= Required action =
Please arrange the lines from the first of the rows below through the line containing "gical Institute)" as a Markdown table with the columns Row No. and Line Text, leaving out any blank lines.

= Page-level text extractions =
::::

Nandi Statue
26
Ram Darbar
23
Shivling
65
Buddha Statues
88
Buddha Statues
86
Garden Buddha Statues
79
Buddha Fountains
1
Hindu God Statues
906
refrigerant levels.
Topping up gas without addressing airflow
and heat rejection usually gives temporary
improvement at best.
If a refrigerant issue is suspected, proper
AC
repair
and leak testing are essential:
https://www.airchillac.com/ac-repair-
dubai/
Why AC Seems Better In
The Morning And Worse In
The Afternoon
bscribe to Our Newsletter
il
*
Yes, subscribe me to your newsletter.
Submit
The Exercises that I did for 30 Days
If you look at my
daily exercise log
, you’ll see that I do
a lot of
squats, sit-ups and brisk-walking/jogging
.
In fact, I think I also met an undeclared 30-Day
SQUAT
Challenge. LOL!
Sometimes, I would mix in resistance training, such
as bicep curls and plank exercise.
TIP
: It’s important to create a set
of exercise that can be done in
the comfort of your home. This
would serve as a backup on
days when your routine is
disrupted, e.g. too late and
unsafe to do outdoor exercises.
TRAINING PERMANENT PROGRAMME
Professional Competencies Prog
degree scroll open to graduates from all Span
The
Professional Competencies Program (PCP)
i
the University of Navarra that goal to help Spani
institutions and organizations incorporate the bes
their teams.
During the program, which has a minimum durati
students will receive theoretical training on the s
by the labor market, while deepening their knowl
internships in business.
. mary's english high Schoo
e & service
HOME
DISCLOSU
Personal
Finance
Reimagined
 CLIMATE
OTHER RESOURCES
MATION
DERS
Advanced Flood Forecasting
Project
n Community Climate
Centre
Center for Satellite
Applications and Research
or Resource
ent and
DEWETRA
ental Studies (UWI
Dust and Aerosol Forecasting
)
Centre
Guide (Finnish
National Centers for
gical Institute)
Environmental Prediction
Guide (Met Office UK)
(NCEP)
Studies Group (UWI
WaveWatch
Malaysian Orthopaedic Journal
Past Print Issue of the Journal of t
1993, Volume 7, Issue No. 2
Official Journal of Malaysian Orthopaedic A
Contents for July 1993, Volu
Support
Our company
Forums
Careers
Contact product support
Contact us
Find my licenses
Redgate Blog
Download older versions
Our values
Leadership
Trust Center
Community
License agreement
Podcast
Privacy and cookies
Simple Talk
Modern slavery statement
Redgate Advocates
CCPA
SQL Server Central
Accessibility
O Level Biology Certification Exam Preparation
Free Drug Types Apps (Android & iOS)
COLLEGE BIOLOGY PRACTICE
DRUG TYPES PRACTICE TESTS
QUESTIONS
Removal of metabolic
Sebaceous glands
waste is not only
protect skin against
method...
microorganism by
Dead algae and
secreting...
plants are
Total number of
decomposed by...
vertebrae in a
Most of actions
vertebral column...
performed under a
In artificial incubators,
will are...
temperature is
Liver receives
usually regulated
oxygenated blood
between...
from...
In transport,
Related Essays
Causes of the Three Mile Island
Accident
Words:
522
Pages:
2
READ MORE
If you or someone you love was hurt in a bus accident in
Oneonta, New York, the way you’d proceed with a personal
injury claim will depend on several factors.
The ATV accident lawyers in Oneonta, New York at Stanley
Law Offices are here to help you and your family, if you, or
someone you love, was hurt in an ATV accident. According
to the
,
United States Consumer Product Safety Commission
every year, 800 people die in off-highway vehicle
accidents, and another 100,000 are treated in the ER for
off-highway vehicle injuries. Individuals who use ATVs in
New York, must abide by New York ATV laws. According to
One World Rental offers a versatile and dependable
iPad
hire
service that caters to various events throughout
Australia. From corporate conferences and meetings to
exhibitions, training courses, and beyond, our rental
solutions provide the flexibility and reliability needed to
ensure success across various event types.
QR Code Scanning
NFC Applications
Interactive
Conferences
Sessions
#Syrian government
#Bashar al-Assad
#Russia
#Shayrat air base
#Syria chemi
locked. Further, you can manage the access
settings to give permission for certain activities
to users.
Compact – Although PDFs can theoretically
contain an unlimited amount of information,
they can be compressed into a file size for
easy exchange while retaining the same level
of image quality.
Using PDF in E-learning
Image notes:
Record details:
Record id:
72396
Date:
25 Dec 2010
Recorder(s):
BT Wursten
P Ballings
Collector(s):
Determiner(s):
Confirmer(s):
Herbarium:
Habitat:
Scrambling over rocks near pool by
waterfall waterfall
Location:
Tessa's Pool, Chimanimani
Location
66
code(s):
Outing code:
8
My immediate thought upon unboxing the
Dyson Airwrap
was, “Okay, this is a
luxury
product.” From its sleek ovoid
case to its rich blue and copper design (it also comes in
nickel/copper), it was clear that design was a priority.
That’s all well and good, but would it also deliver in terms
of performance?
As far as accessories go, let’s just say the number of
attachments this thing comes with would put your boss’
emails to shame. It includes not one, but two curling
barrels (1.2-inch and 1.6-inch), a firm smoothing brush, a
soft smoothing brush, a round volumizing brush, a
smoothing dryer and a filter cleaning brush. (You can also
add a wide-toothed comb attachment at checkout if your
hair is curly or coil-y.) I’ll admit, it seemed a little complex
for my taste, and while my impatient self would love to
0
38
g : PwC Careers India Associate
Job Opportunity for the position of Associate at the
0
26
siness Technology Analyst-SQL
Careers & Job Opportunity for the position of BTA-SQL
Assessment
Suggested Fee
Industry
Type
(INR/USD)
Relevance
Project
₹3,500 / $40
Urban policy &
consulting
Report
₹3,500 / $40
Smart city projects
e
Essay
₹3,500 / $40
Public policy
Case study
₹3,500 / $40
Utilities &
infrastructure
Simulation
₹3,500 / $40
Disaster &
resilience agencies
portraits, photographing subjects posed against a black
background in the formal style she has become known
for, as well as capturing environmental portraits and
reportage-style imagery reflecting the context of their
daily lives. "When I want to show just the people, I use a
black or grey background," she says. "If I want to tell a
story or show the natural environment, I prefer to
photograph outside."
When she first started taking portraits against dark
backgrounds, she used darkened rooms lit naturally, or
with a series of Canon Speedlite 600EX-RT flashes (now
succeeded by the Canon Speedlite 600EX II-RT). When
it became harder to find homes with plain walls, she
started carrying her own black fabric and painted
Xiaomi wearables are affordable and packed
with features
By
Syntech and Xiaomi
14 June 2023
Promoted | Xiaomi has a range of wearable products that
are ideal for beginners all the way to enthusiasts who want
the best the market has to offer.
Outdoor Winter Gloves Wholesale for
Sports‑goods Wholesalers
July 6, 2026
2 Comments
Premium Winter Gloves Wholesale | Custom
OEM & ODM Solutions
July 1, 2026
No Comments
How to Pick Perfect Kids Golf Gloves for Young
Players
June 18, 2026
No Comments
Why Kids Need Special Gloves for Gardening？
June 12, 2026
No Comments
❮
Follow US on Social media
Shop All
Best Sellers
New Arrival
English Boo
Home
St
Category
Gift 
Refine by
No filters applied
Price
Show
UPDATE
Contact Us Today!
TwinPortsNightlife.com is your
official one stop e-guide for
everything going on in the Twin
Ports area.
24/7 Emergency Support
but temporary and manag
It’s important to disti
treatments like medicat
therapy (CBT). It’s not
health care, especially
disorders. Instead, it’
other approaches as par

::::

= Response for this exercise =
| Row No. | Line Text |
|---|---|
| 1 | Nandi Statue |
| 2 | 26 |
| 3 | Ram Darbar |
| 4 | 23 |
| 5 | Shivling |
| 6 | 65 |
| 7 | Buddha Statues |
| 8 | 88 |
| 9 | Buddha Statues |
| 10 | 86 |
| 11 | Garden Buddha Statues |
| 12 | 79 |
| 13 | Buddha Fountains |
| 14 | 1 |
| 15 | Hindu God Statues |
| 16 | 906 |
| 17 | refrigerant levels. |
| 18 | Topping up gas without addressing airflow |
| 19 | and heat rejection usually gives temporary |
| 20 | improvement at best. |
| 21 | If a refrigerant issue is suspected, proper |
| 22 | AC |
| 23 | repair |
| 24 | and leak testing are essential: |
| 25 | https://www.airchillac.com/ac-repair- |
| 26 | dubai/ |
| 27 | Why AC Seems Better In |
| 28 | The Morning And Worse In |
| 29 | The Afternoon |
| 30 | bscribe to Our Newsletter |
| 31 | il |
| 32 | * |
| 33 | Yes, subscribe me to your newsletter. |
| 34 | Submit |
| 35 | The Exercises that I did for 30 Days |
| 36 | If you look at my |
| 37 | daily exercise log |
| 38 | , you’ll see that I do |
| 39 | a lot of |
| 40 | squats, sit-ups and brisk-walking/jogging |
| 41 | . |
| 42 | In fact, I think I also met an undeclared 30-Day |
| 43 | SQUAT |
| 44 | Challenge. LOL! |
| 45 | Sometimes, I would mix in resistance training, such |
| 46 | as bicep curls and plank exercise. |
| 47 | TIP |
| 48 | : It’s important to create a set |
| 49 | of exercise that can be done in |
| 50 | the comfort of your home. This |
| 51 | would serve as a backup on |
| 52 | days when your routine is |
| 53 | disrupted, e.g. too late and |
| 54 | unsafe to do outdoor exercises. |
| 55 | TRAINING PERMANENT PROGRAMME |
| 56 | Professional Competencies Prog |
| 57 | degree scroll open to graduates from all Span |
| 58 | The |
| 59 | Professional Competencies Program (PCP) |
| 60 | i |
| 61 | the University of Navarra that goal to help Spani |
| 62 | institutions and organizations incorporate the bes |
| 63 | their teams. |
| 64 | During the program, which has a minimum durati |
| 65 | students will receive theoretical training on the s |
| 66 | by the labor market, while deepening their knowl |
| 67 | internships in business. |
| 68 | . mary's english high Schoo |
| 69 | e & service |
| 70 | HOME |
| 71 | DISCLOSU |
| 72 | Personal |
| 73 | Finance |
| 74 | Reimagined |
| 75 |  CLIMATE |
| 76 | OTHER RESOURCES |
| 77 | MATION |
| 78 | DERS |
| 79 | Advanced Flood Forecasting |
| 80 | Project |
| 81 | n Community Climate |
| 82 | Centre |
| 83 | Center for Satellite |
| 84 | Applications and Research |
| 85 | or Resource |
| 86 | ent and |
| 87 | DEWETRA |
| 88 | ental Studies (UWI |
| 89 | Dust and Aerosol Forecasting |
| 90 | ) |
| 91 | Centre |
| 92 | Guide (Finnish |
| 93 | National Centers for |
| 94 | gical Institute) |